A senior Justice Department official on Wednesday refused to tell the Senate Judiciary Committee what changes the Obama administration might support to the USA PATRIOT Act, even though Democrats on the panel said additional safeguards must be built into the law.

"I think what has happened is that Congress has seized the initiative here," David Kris, assistant attorney general for the Justice Department's National Security Division, told the panel during a hearing.

Kris was repeatedly asked his opinion about two recently introduced bills that would reauthorize and modify three provisions of the PATRIOT Act that expire at the end of this year.

The bills would modify other provisions of the law that do not expire, including the controversial use of national security letters, which are issued without court approval to compel recipients to turn over information. The Justice Department's inspector general concluded in two past reports that the FBI had misused its power to issue national security letters.
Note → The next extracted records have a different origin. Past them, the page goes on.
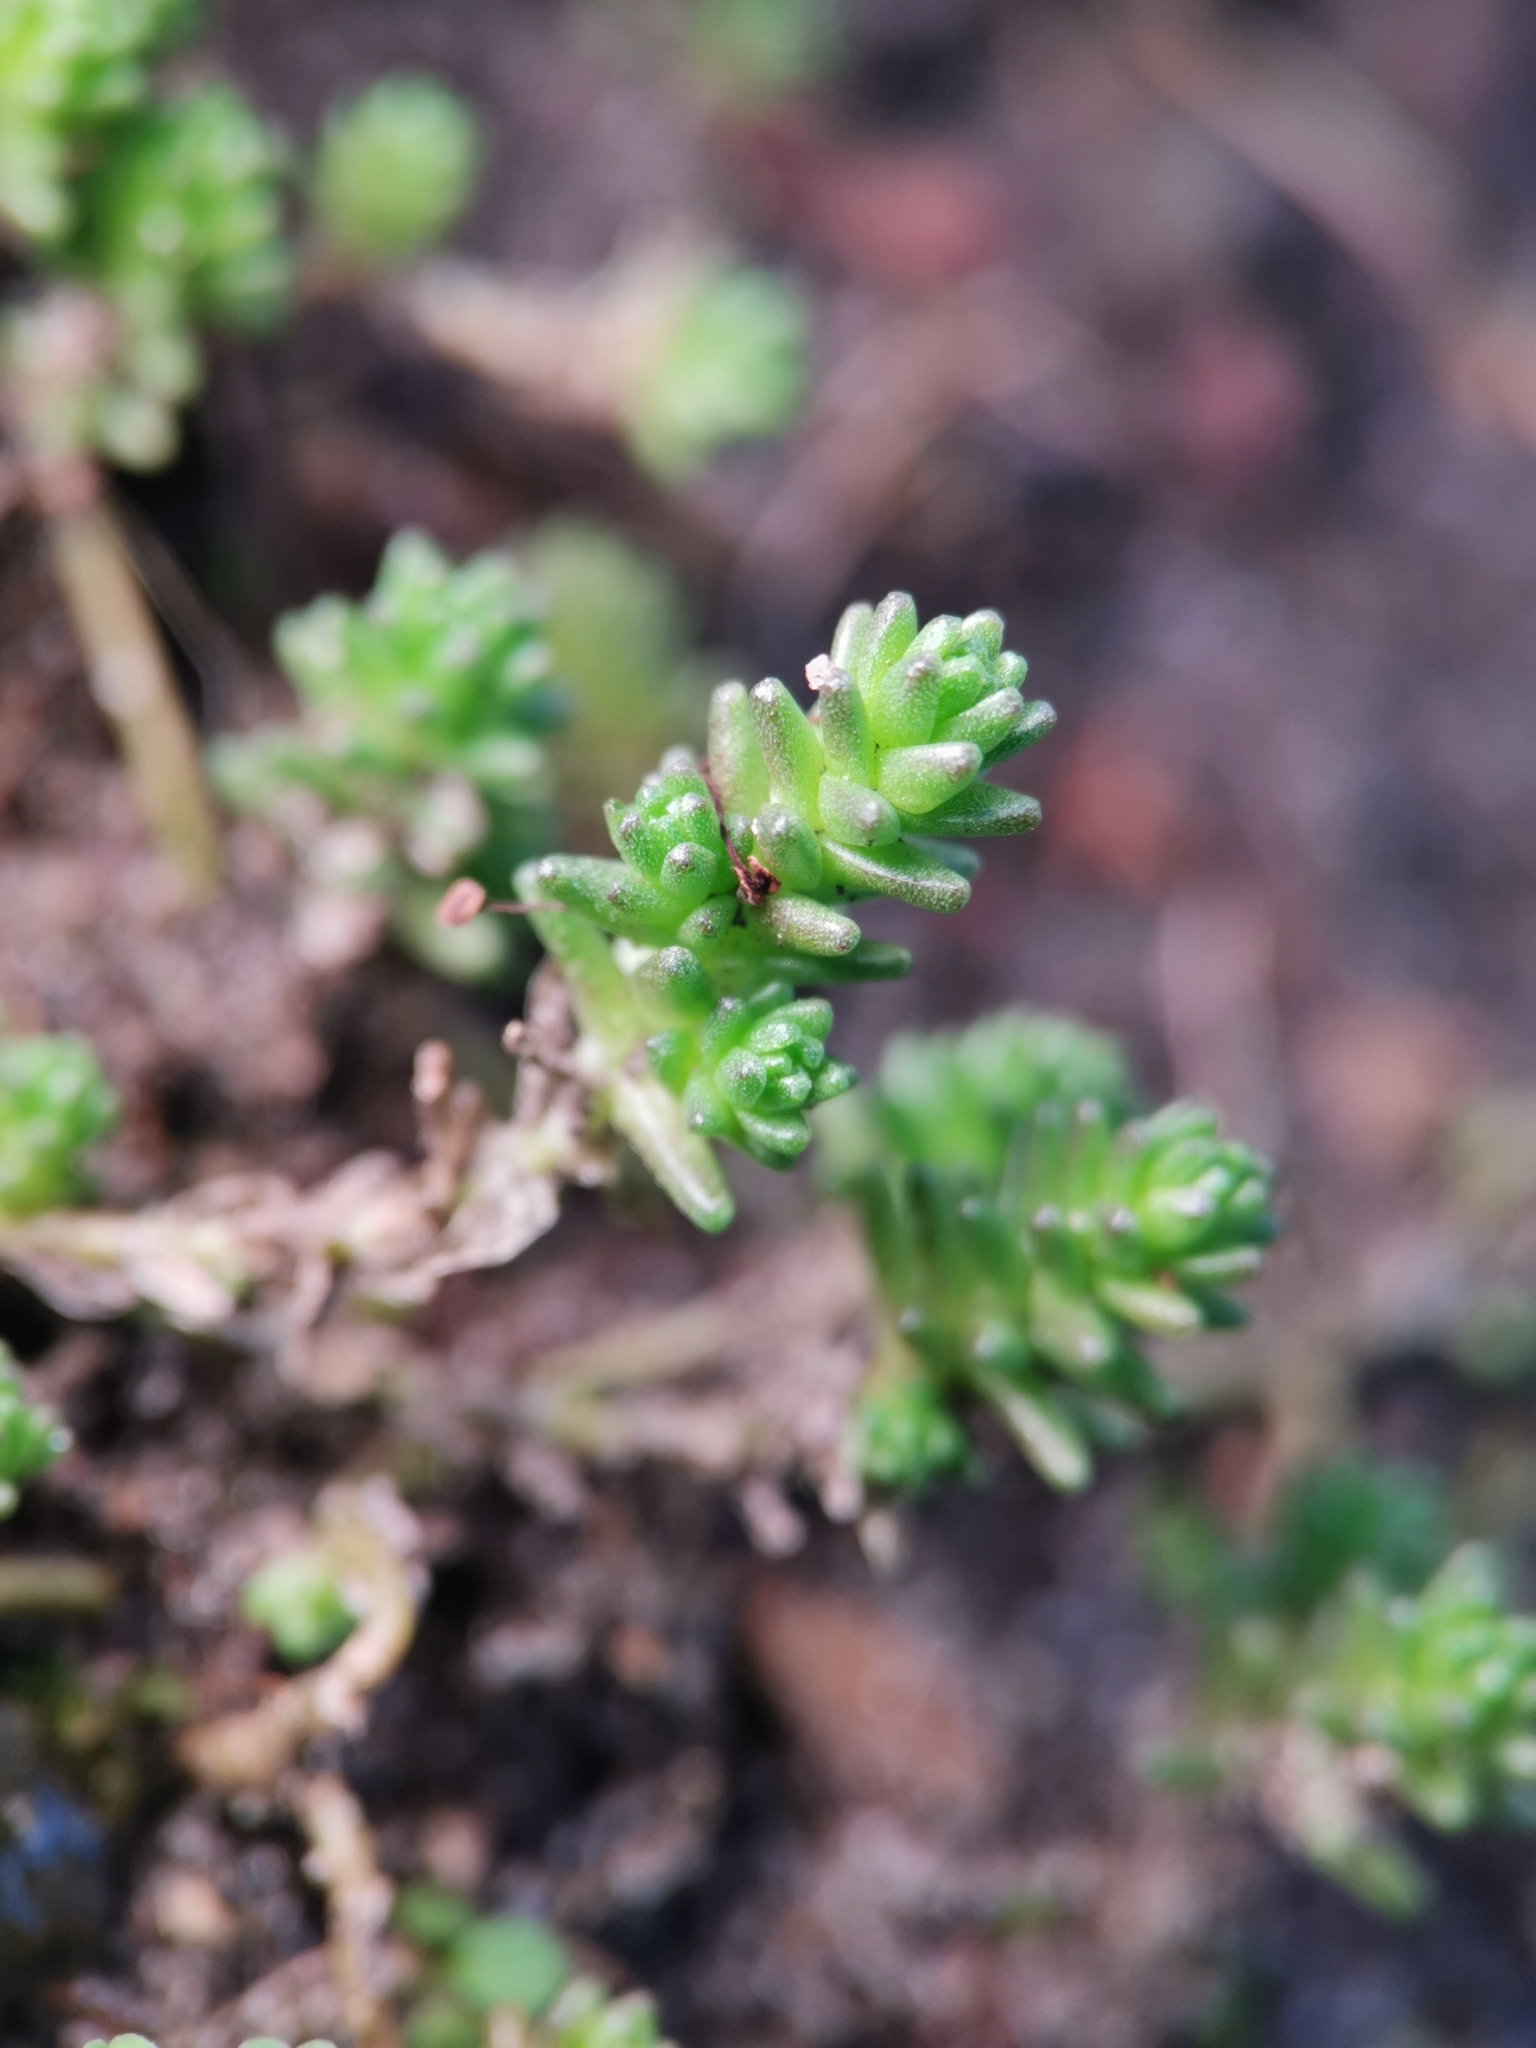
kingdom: Plantae
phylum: Tracheophyta
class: Magnoliopsida
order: Saxifragales
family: Crassulaceae
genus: Sedum
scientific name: Sedum acre
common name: Biting stonecrop
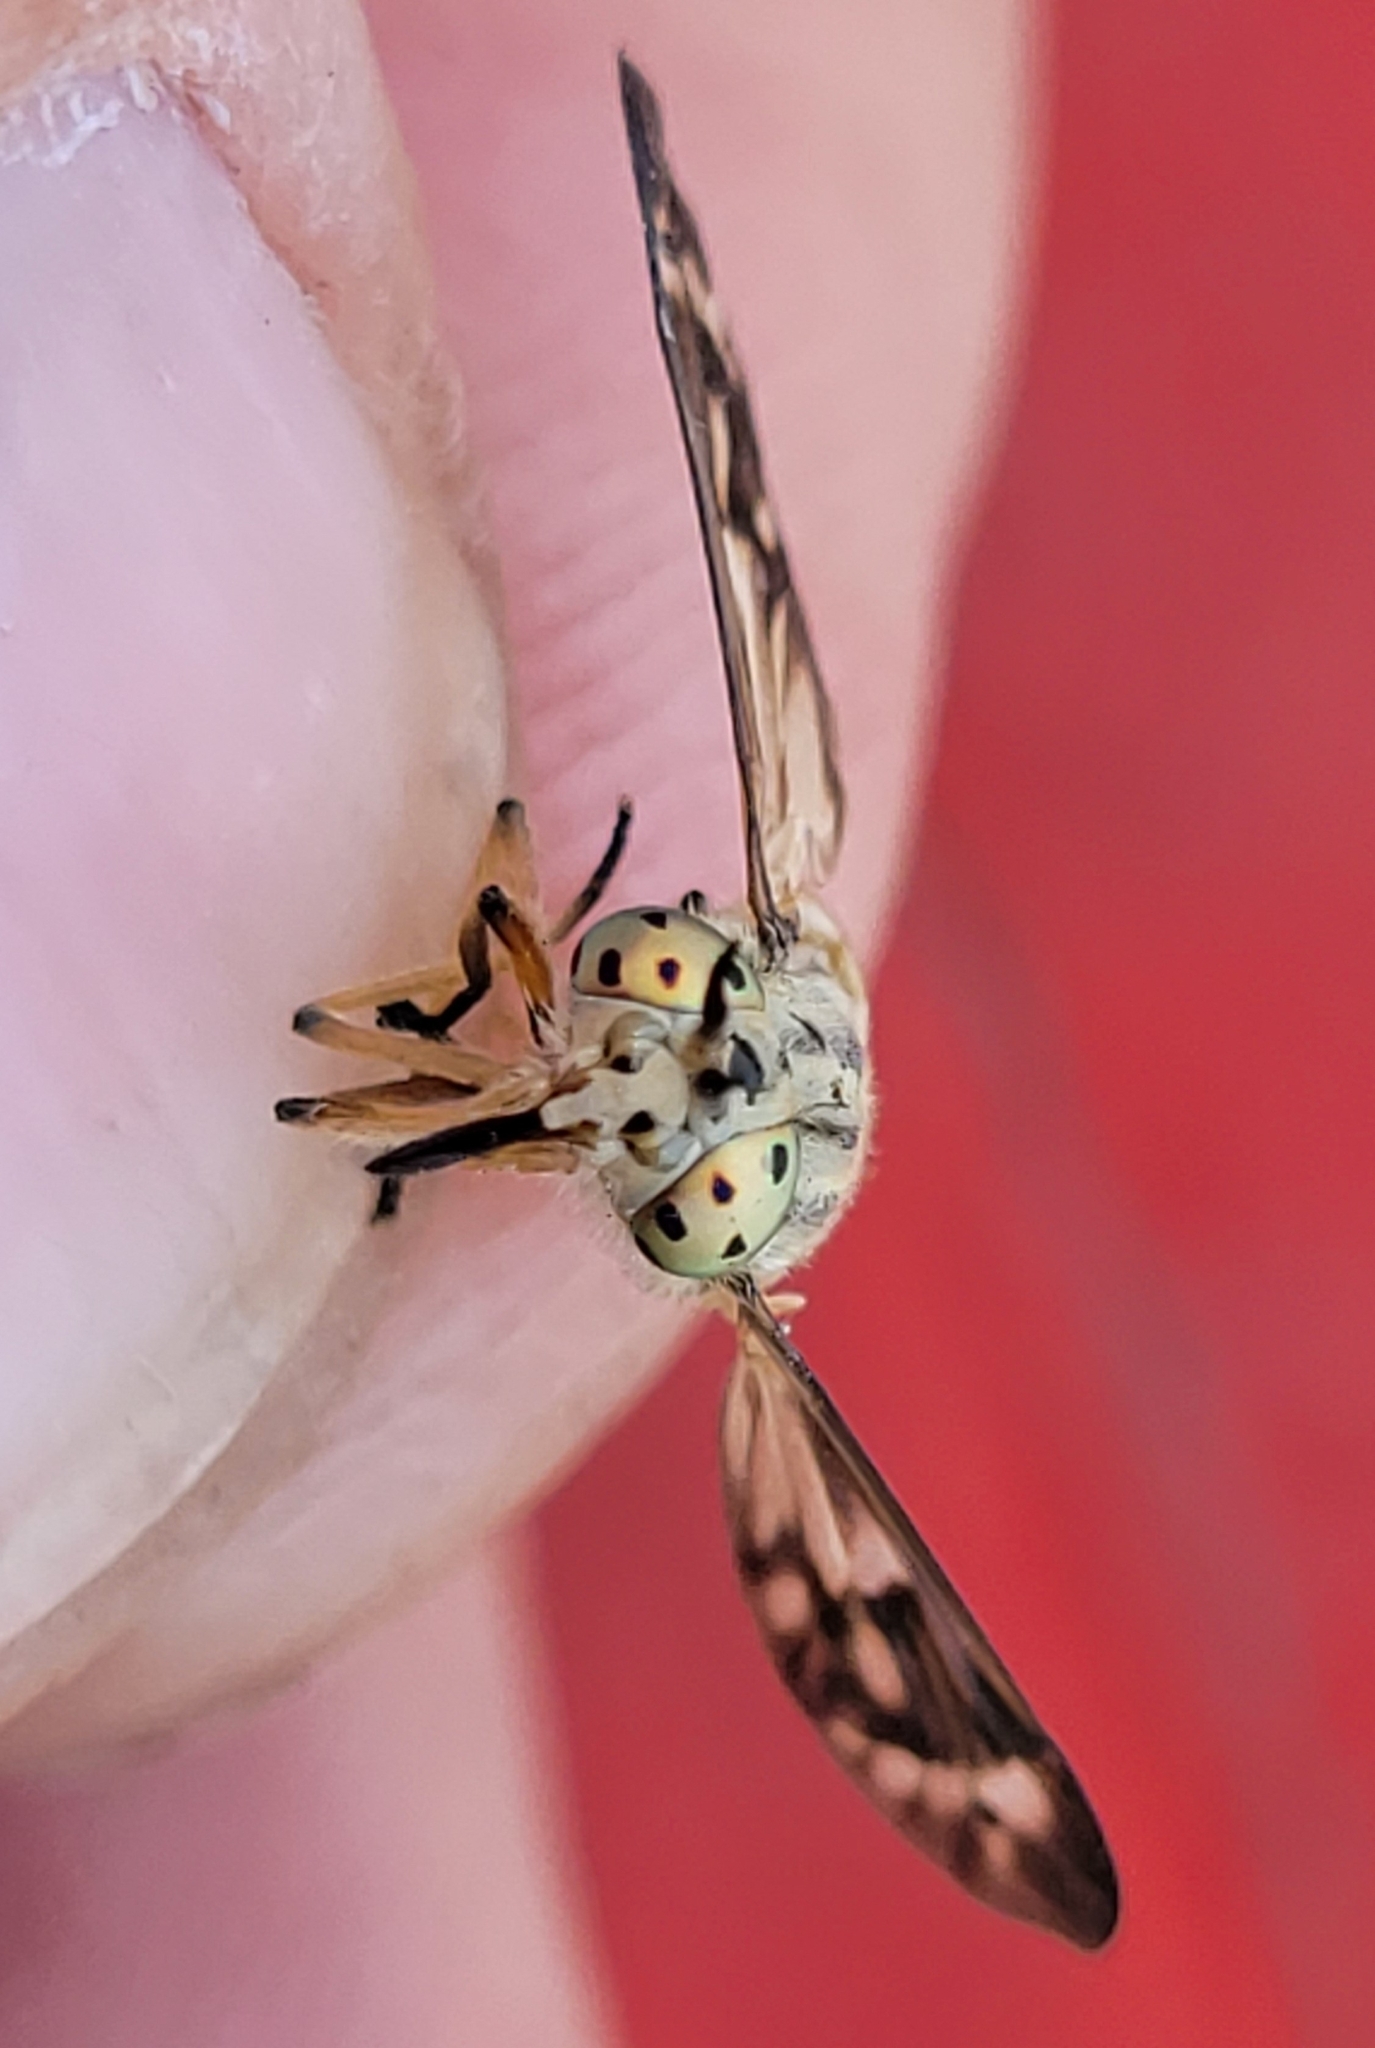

The expiring provisions include a "roving wiretap" statute that allows government bugs on any phone used by the person being tapped; language broadening law enforcement access to library and bookstore records; and a "lone-wolf" provision that applies to any noncitizen suspected of engaging in or preparing for international terrorism who is not affiliated with a known terrorist group.

The Obama administration recently told the Senate committee it wants the provisions to be continued and is open to making changes to them.

But Kris Wednesday said the administration is still reviewing the bills. "When you ... change the law, it may have an effect and we just haven't worked through exactly what those changes would mean operationally," he said.

Referring to the need for additional safeguards, Judiciary Chairman Patrick Leahy, D-Vt., said there have been two previous cases in which the FBI could not get a court order for an investigation and instead used national security letters to bypass the court.

"I think that's why you have a lot of Americans from the right and the left who are worried about intrusive and unchecked government surveillance," he said.

But Senate Intelligence Chairwoman Dianne Feinstein, D-Calif., a Judiciary member, questioned whether any proposed changes in the bills would affect a current investigation involving suspects in New York and Colorado who have been linked to an alleged plot to bomb U.S. transit systems.

Kris said he would only respond in a classified session.

On a related front, Justice Department Inspector General Glenn Fine told the panel it is past time for the department to issue new procedures to restrict how information collected on U.S. citizens though national security letters is acquired, retained or disseminated.

"At this point, more than two years have elapsed since after our first report was issued, and final guidance is needed and overdue," he said.